**Exercise prompt:**
Set down each record exactly. Omit the pictures.

Extracted page text data
↓↓↓

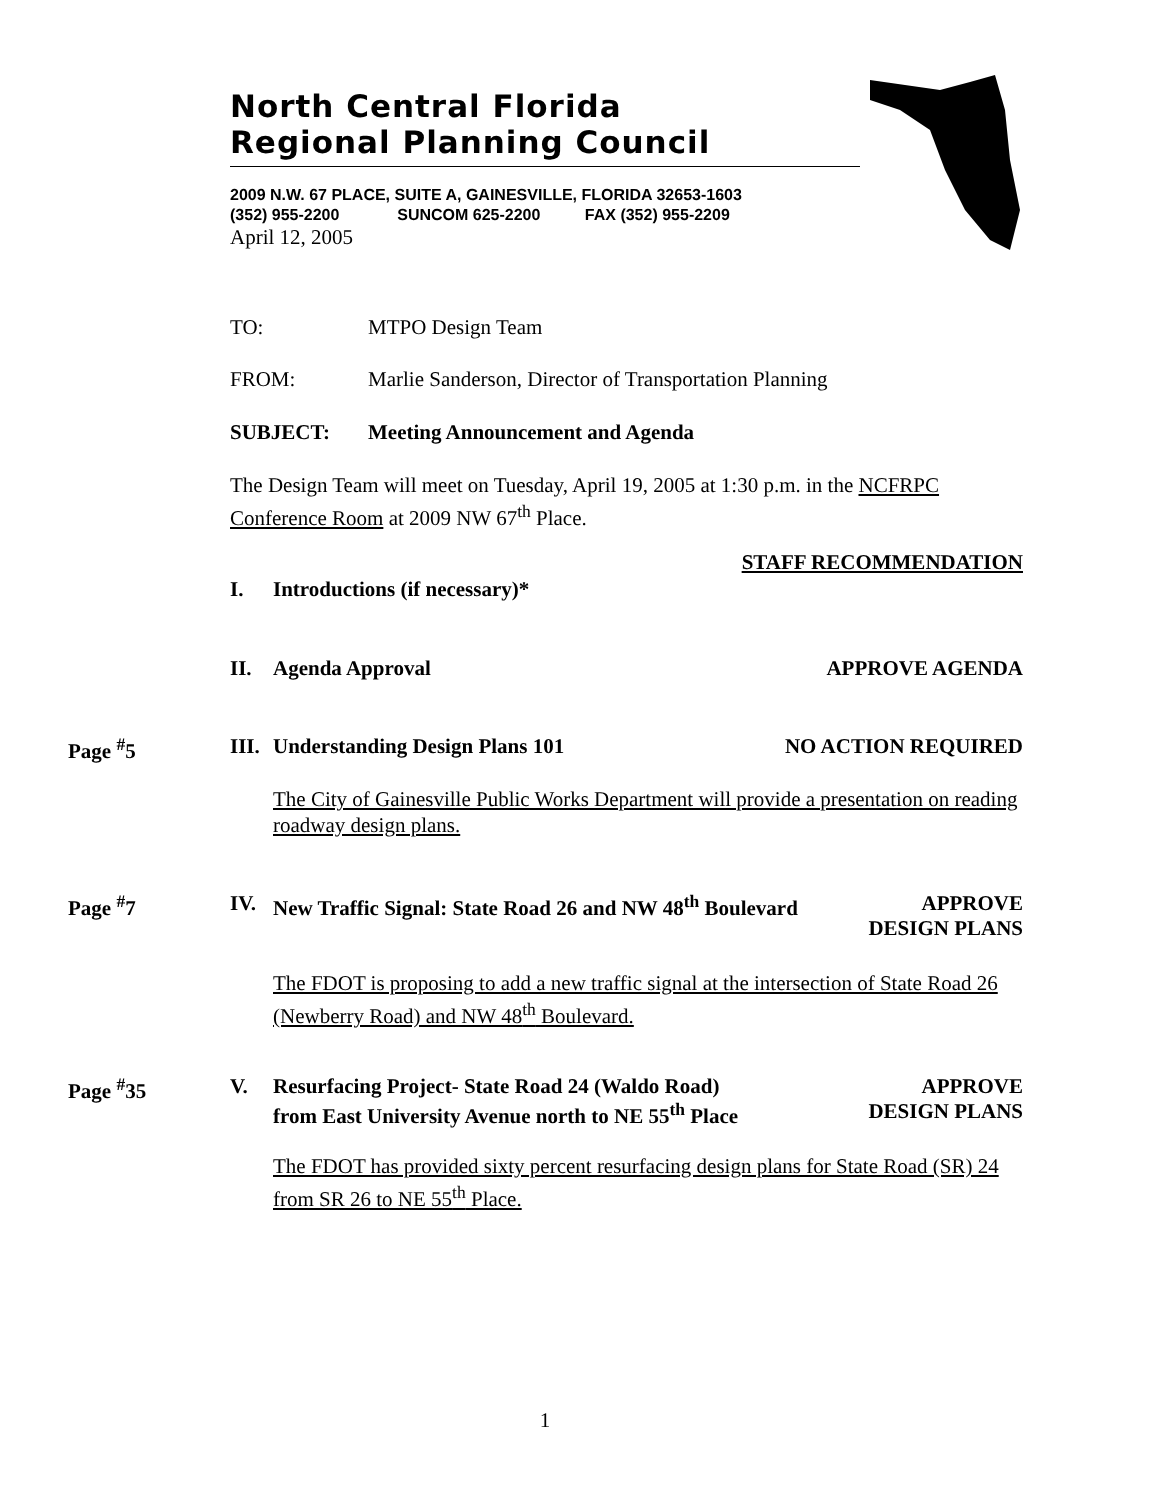North Central Florida
Regional Planning Council
2009 N.W. 67 PLACE, SUITE A, GAINESVILLE, FLORIDA 32653-1603
(352) 955-2200 SUNCOM 625-2200 FAX (352) 955-2209
April 12, 2005
TO: MTPO Design Team
FROM: Marlie Sanderson, Director of Transportation Planning
SUBJECT: Meeting Announcement and Agenda
The Design Team will meet on Tuesday, April 19, 2005 at 1:30 p.m. in the NCFRPC Conference Room at 2009 NW 67<sup>th</sup> Place.
STAFF RECOMMENDATION
I. Introductions (if necessary)*
II. Agenda Approval APPROVE AGENDA
Page <sup>#</sup>5 III. Understanding Design Plans 101 NO ACTION REQUIRED
The City of Gainesville Public Works Department will provide a presentation on reading roadway design plans.
Page <sup>#</sup>7
IV. New Traffic Signal: State Road 26 and NW 48<sup>th</sup> Boulevard APPROVE
DESIGN PLANS
The FDOT is proposing to add a new traffic signal at the intersection of State Road 26 (Newberry Road) and NW 48<sup>th</sup> Boulevard.
Page <sup>#</sup>35
V. Resurfacing Project- State Road 24 (Waldo Road)
from East University Avenue north to NE 55<sup>th</sup> Place APPROVE
DESIGN PLANS
The FDOT has provided sixty percent resurfacing design plans for State Road (SR) 24 from SR 26 to NE 55<sup>th</sup> Place.
1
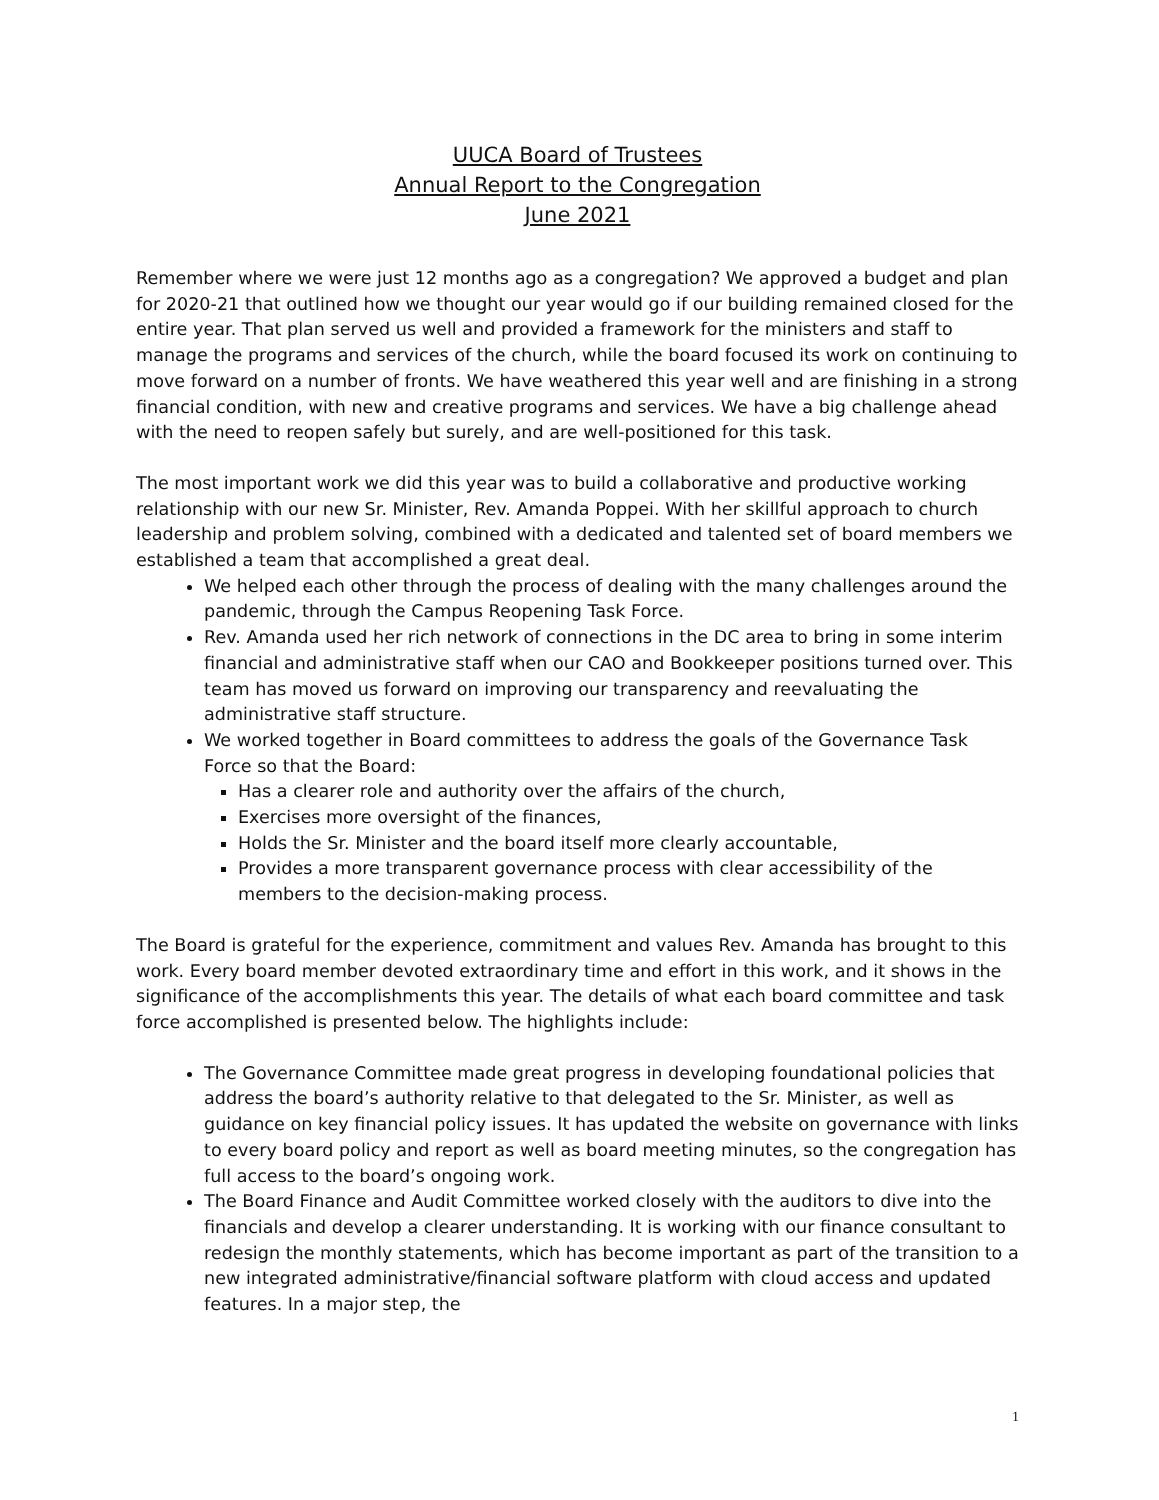UUCA Board of Trustees
Annual Report to the Congregation
June 2021
Remember where we were just 12 months ago as a congregation? We approved a budget and plan for 2020-21 that outlined how we thought our year would go if our building remained closed for the entire year. That plan served us well and provided a framework for the ministers and staff to manage the programs and services of the church, while the board focused its work on continuing to move forward on a number of fronts. We have weathered this year well and are finishing in a strong financial condition, with new and creative programs and services. We have a big challenge ahead with the need to reopen safely but surely, and are well-positioned for this task.
The most important work we did this year was to build a collaborative and productive working relationship with our new Sr. Minister, Rev. Amanda Poppei. With her skillful approach to church leadership and problem solving, combined with a dedicated and talented set of board members we established a team that accomplished a great deal.
We helped each other through the process of dealing with the many challenges around the pandemic, through the Campus Reopening Task Force.
Rev. Amanda used her rich network of connections in the DC area to bring in some interim financial and administrative staff when our CAO and Bookkeeper positions turned over. This team has moved us forward on improving our transparency and reevaluating the administrative staff structure.
We worked together in Board committees to address the goals of the Governance Task Force so that the Board:
Has a clearer role and authority over the affairs of the church,
Exercises more oversight of the finances,
Holds the Sr. Minister and the board itself more clearly accountable,
Provides a more transparent governance process with clear accessibility of the members to the decision-making process.
The Board is grateful for the experience, commitment and values Rev. Amanda has brought to this work. Every board member devoted extraordinary time and effort in this work, and it shows in the significance of the accomplishments this year. The details of what each board committee and task force accomplished is presented below. The highlights include:
The Governance Committee made great progress in developing foundational policies that address the board’s authority relative to that delegated to the Sr. Minister, as well as guidance on key financial policy issues. It has updated the website on governance with links to every board policy and report as well as board meeting minutes, so the congregation has full access to the board’s ongoing work.
The Board Finance and Audit Committee worked closely with the auditors to dive into the financials and develop a clearer understanding. It is working with our finance consultant to redesign the monthly statements, which has become important as part of the transition to a new integrated administrative/financial software platform with cloud access and updated features. In a major step, the
1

↑↑↑

**Finished task:**
North Central Florida
Regional Planning Council
2009 N.W. 67 PLACE, SUITE A, GAINESVILLE, FLORIDA 32653-1603
(352) 955-2200 SUNCOM 625-2200 FAX (352) 955-2209
April 12, 2005
TO: MTPO Design Team
FROM: Marlie Sanderson, Director of Transportation Planning
SUBJECT: Meeting Announcement and Agenda
The Design Team will meet on Tuesday, April 19, 2005 at 1:30 p.m. in the NCFRPC Conference Room at 2009 NW 67<sup>th</sup> Place.
STAFF RECOMMENDATION
I. Introductions (if necessary)*
II. Agenda Approval APPROVE AGENDA
Page <sup>#</sup>5 III. Understanding Design Plans 101 NO ACTION REQUIRED
The City of Gainesville Public Works Department will provide a presentation on reading roadway design plans.
Page <sup>#</sup>7
IV. New Traffic Signal: State Road 26 and NW 48<sup>th</sup> Boulevard APPROVE
DESIGN PLANS
The FDOT is proposing to add a new traffic signal at the intersection of State Road 26 (Newberry Road) and NW 48<sup>th</sup> Boulevard.
Page <sup>#</sup>35
V. Resurfacing Project- State Road 24 (Waldo Road)
from East University Avenue north to NE 55<sup>th</sup> Place APPROVE
DESIGN PLANS
The FDOT has provided sixty percent resurfacing design plans for State Road (SR) 24 from SR 26 to NE 55<sup>th</sup> Place.
1
UUCA Board of Trustees
Annual Report to the Congregation
June 2021
Remember where we were just 12 months ago as a congregation? We approved a budget and plan for 2020-21 that outlined how we thought our year would go if our building remained closed for the entire year. That plan served us well and provided a framework for the ministers and staff to manage the programs and services of the church, while the board focused its work on continuing to move forward on a number of fronts. We have weathered this year well and are finishing in a strong financial condition, with new and creative programs and services. We have a big challenge ahead with the need to reopen safely but surely, and are well-positioned for this task.
The most important work we did this year was to build a collaborative and productive working relationship with our new Sr. Minister, Rev. Amanda Poppei. With her skillful approach to church leadership and problem solving, combined with a dedicated and talented set of board members we established a team that accomplished a great deal.
We helped each other through the process of dealing with the many challenges around the pandemic, through the Campus Reopening Task Force.
Rev. Amanda used her rich network of connections in the DC area to bring in some interim financial and administrative staff when our CAO and Bookkeeper positions turned over. This team has moved us forward on improving our transparency and reevaluating the administrative staff structure.
We worked together in Board committees to address the goals of the Governance Task Force so that the Board:
Has a clearer role and authority over the affairs of the church,
Exercises more oversight of the finances,
Holds the Sr. Minister and the board itself more clearly accountable,
Provides a more transparent governance process with clear accessibility of the members to the decision-making process.
The Board is grateful for the experience, commitment and values Rev. Amanda has brought to this work. Every board member devoted extraordinary time and effort in this work, and it shows in the significance of the accomplishments this year. The details of what each board committee and task force accomplished is presented below. The highlights include:
The Governance Committee made great progress in developing foundational policies that address the board’s authority relative to that delegated to the Sr. Minister, as well as guidance on key financial policy issues. It has updated the website on governance with links to every board policy and report as well as board meeting minutes, so the congregation has full access to the board’s ongoing work.
The Board Finance and Audit Committee worked closely with the auditors to dive into the financials and develop a clearer understanding. It is working with our finance consultant to redesign the monthly statements, which has become important as part of the transition to a new integrated administrative/financial software platform with cloud access and updated features. In a major step, the
1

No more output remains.